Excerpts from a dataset
::::::::::

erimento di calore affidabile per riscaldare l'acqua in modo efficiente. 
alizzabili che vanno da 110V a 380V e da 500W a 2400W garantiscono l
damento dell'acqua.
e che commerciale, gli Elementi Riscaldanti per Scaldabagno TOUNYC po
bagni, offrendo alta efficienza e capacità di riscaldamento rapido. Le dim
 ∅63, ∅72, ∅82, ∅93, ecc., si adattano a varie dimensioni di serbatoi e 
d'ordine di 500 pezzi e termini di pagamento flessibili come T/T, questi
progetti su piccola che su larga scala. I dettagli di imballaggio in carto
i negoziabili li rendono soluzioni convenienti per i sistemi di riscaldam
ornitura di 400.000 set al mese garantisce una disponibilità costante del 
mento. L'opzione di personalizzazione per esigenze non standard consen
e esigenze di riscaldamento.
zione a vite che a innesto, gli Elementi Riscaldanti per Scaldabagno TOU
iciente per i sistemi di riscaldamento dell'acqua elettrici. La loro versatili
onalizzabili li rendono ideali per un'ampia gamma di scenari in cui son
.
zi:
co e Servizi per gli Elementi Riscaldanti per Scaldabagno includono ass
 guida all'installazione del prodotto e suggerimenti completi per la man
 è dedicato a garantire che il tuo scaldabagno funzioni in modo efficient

::::::::::

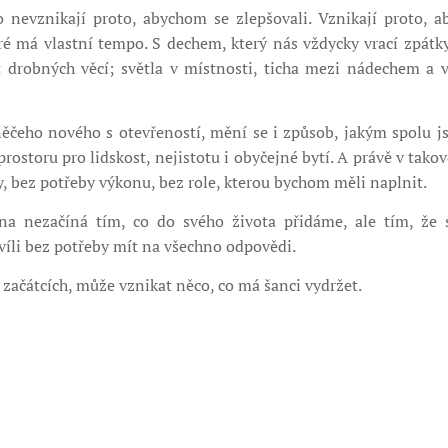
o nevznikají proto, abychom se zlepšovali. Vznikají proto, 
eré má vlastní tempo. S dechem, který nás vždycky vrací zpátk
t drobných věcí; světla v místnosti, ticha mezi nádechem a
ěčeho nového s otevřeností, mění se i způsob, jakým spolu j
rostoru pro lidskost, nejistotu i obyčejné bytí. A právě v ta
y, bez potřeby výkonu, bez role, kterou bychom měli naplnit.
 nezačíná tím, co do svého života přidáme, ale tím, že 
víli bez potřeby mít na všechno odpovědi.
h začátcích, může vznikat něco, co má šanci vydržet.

::::::::::

» WORK ORDER
Write out everything in the data from the line containing "erimento di calore" down to the line containing "guida all'installazione del", substituting "Resistenze Elettriche" for "Elementi Riscaldanti" and keeping all else unchanged.

» ANSWER TO THIS TASK
erimento di calore affidabile per riscaldare l'acqua in modo efficiente. 
alizzabili che vanno da 110V a 380V e da 500W a 2400W garantiscono l
damento dell'acqua.
e che commerciale, gli Resistenze Elettriche per Scaldabagno TOUNYC po
bagni, offrendo alta efficienza e capacità di riscaldamento rapido. Le dim
 ∅63, ∅72, ∅82, ∅93, ecc., si adattano a varie dimensioni di serbatoi e 
d'ordine di 500 pezzi e termini di pagamento flessibili come T/T, questi
progetti su piccola che su larga scala. I dettagli di imballaggio in carto
i negoziabili li rendono soluzioni convenienti per i sistemi di riscaldam
ornitura di 400.000 set al mese garantisce una disponibilità costante del 
mento. L'opzione di personalizzazione per esigenze non standard consen
e esigenze di riscaldamento.
zione a vite che a innesto, gli Resistenze Elettriche per Scaldabagno TOU
iciente per i sistemi di riscaldamento dell'acqua elettrici. La loro versatili
onalizzabili li rendono ideali per un'ampia gamma di scenari in cui son
.
zi:
co e Servizi per gli Resistenze Elettriche per Scaldabagno includono ass
 guida all'installazione del prodotto e suggerimenti completi per la man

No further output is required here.